Mental health issues are a growing concern in today’s modern world. Around 450 million people suffer from mental illness of some kind, but only one in three of those people actively seek treatment. We do know that interaction with nature provides benefits for mental health and being around nature has been shown to have a positive effect on those suffering form anxiety, depression and stress. Formal ecotherapy programs are on the rise – but in our increasingly urbanised world, how can we help people find the benefits of nature on their own doorsteps?

”If the evidence shows that nature contact helps to buffer against negative impacts from other environmental predictors of health, then access to these landscapes can be considered a matter of environmental justice,” says Greg Bratman, lead author of the research and assistant professor at the UW School of Environmental and Forest Sciences. He adds that he hopes that the framework could eventually be used address health disparities across diverse communities.
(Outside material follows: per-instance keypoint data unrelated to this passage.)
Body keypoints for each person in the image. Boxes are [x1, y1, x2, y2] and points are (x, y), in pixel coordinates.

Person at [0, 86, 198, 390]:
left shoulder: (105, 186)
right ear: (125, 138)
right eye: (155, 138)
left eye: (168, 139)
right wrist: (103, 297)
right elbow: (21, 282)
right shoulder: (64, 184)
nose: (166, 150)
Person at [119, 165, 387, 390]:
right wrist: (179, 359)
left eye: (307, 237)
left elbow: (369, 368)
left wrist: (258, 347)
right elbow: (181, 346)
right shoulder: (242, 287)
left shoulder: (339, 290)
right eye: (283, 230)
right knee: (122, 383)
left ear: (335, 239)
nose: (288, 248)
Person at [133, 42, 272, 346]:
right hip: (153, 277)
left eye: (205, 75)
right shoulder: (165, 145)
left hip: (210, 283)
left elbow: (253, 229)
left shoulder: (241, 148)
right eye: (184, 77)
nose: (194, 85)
The study involved the co-operation of more than two dozen experts in health, social care and environmental science, taking a cross-disciplinary approach towards the mental health benefits of the natural environment. To implement the study’s recommended conceptual framework would requite a shift of thinking across the urban planning environment. However, as a 2016 study published in the Lancet shows, mental health problems make up by far the leading burden of global disease [5]. If something as relatively simple as better urban planning can help to reduce that burden – and bring added environmental and physical health benefits too – then surely, it’s a shift of thinking which must be made.